Il sindaco, poi, si spinge oltre, puntando contro l’establishment comunale: “colpisce il fatto che questi atti contabili siano usciti fuori alla vigilia dell’approvazione del provvedimento di rotazione dei dirigenti comunali. Evidentemente, qualche privilegio è venuto meno e cosi, l’effetto della rotazione ha confermato che, una volta svuotati i cassetti, sono saltate fuori carte non conosciute”. Chiaro il riferimento all’ex dirigente tecnico arch. Nuccio Russo “disarcionato” dalla comoda poltrona, nel proprio ufficio dirigenziale,  al secondo piano del palazzo di via Principessa Jolanda e oggi, a quanto pare, senza una scrivania. Gli ultimi 15 minuti della conferenza stampa il sindaco, finalmente, li dedica ai numeri. Sia ben inteso,  il buco c’è, ed è innegabile. Anche se il sindaco preferisce definirlo “fabbisogno”. “Buco”, “falla”, non sono termini contemporanei. Quel “fabbisogno” alla fine  ammonta a 4,2 milioni di euro, somma derivante da esigenze finanziarie che sono emerse recentemente dopo l’approvazione del piano finanziario decennale. Una quota, pari a circa 1 milione e 300 mila euro, era stata già inserita nel piano di risanamento dell’Ente, la rimanente parte, invece,  troverà copertura, a parere del sindaco Bonaccorsi, “con i fondi prudenziali che avevamo previsto nel piano di risanamento”.

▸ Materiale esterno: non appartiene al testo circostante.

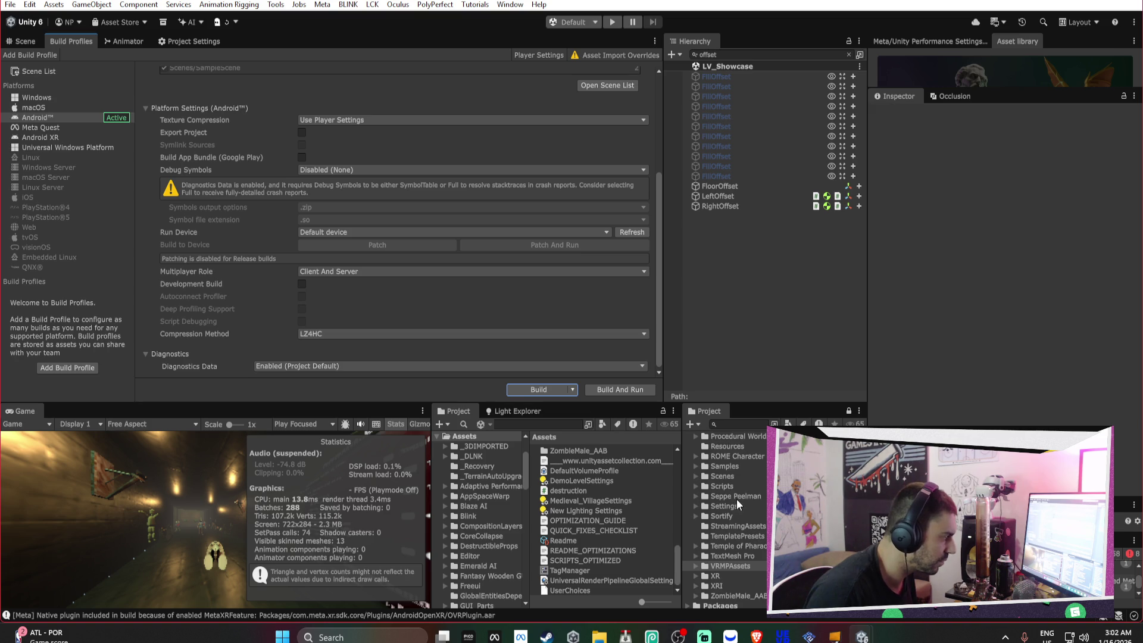
click(60, 72)
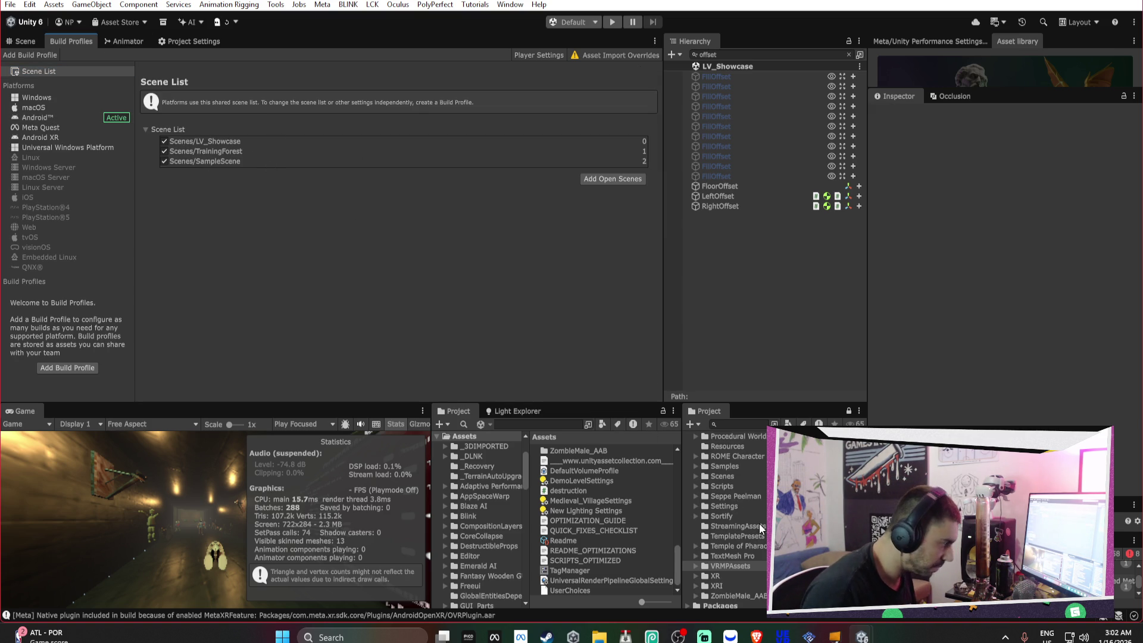
scroll(752, 540, up, 2)
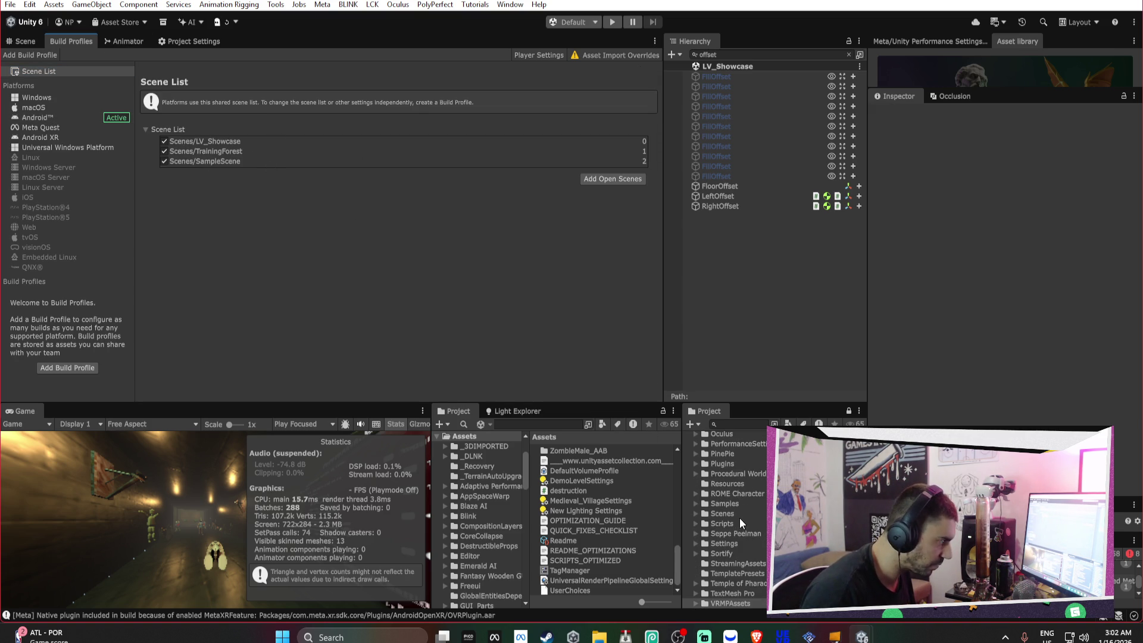
click(739, 515)
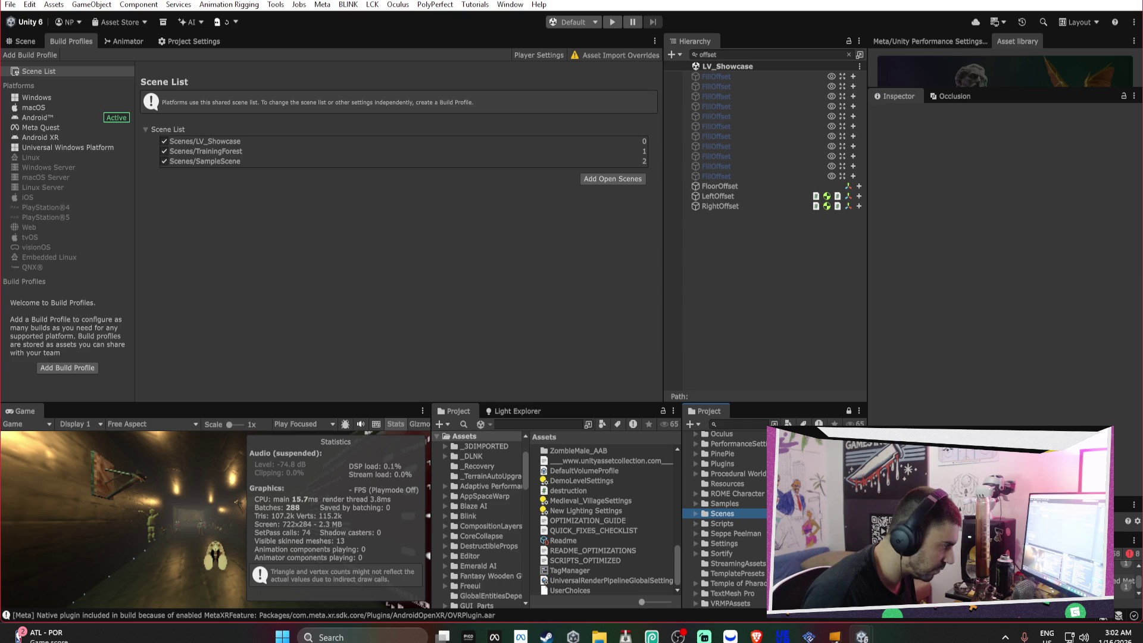
click(206, 151)
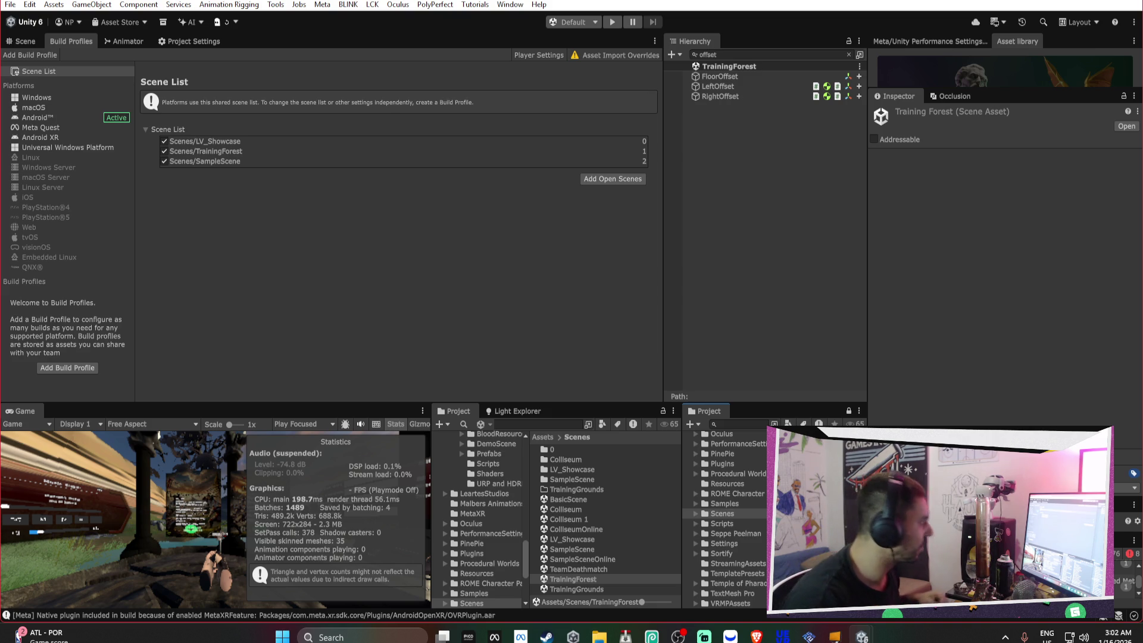
Select LeftOffset and RightOffset and set Misc Rotation Offset Z to 180 and X to 30
click(750, 77)
click(747, 87)
shift+click(738, 96)
click(1111, 368)
text(180)
click(1000, 368)
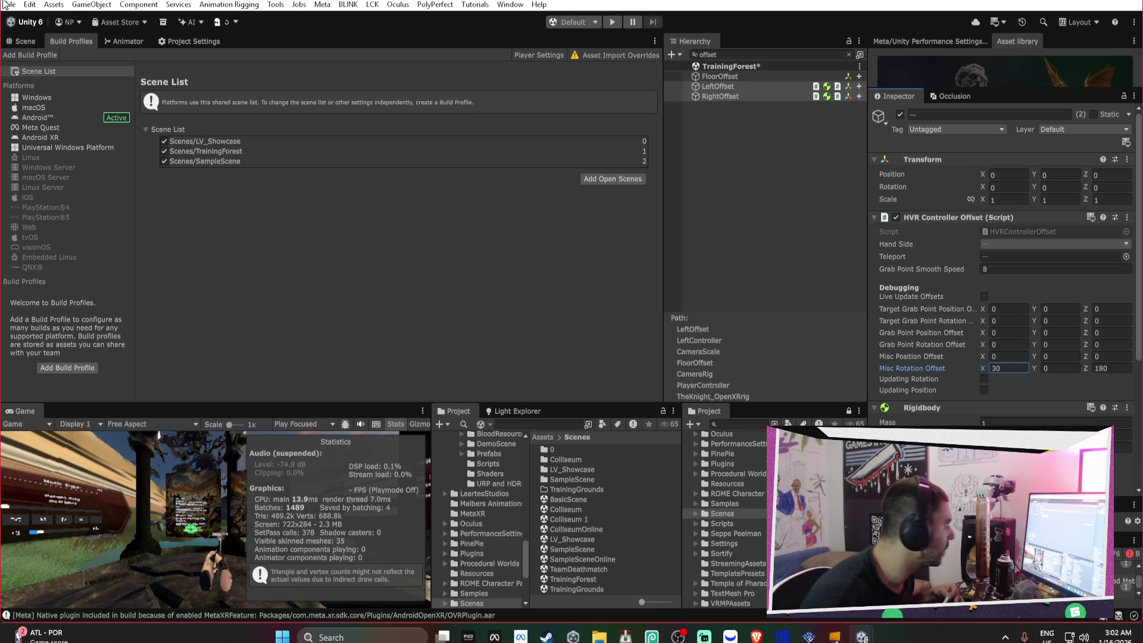
Return to Build Profiles with the Android platform's settings showing
click(181, 41)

Dalla ricognizione contabile era emerso un debito di 900 mila euro derivante da indennizzi per perequazioni urbanistiche a partire dal 2005. “Nella fattispecie – chiarisce il sindaco – si tratta del reitero dei vincoli preordinati all’esproprio di cui non c’è alcuna richiesta da parte dei cittadini e la procedura, in questi casi, richiede che sia il cittadino a fare domanda e a dimostrare il danno effettivamente subìto.” Il sindaco, poi,  relativamente a quella somma di poco più di un milione di euro, per ulteriori differenze di somme con la Joniambiente, ha ostentato sicurezza precisando che “è in fase di valutazione una proposta di transazione” che dovrebbe portare ad un significativo ammortamento della somma. Fin qui i numeri sciorinati dal sindaco. Resta da capire se le soluzioni finanziarie prospettate dal sindaco, una volta, politico, un’altra volta tecnico, a seconda dell’esigenza, siano in linea con l’impianto del dirigente finanziario Lipari. Quest’ultimo, ieri, poche ore prima della conferenza stampa del sindaco, in sede di commissione Bilancio, si è mostrato tecnicamente più cauto nelle valutazioni.  Vedremo da qui a poco se la disamina del ragioniere generale e del Collegio dei revisori, finirà per non spegnere l’entusiasmo del sindaco e interrompere la contemplazione mistica di quel consigliere rimasto folgorato dalle parole del Verbo.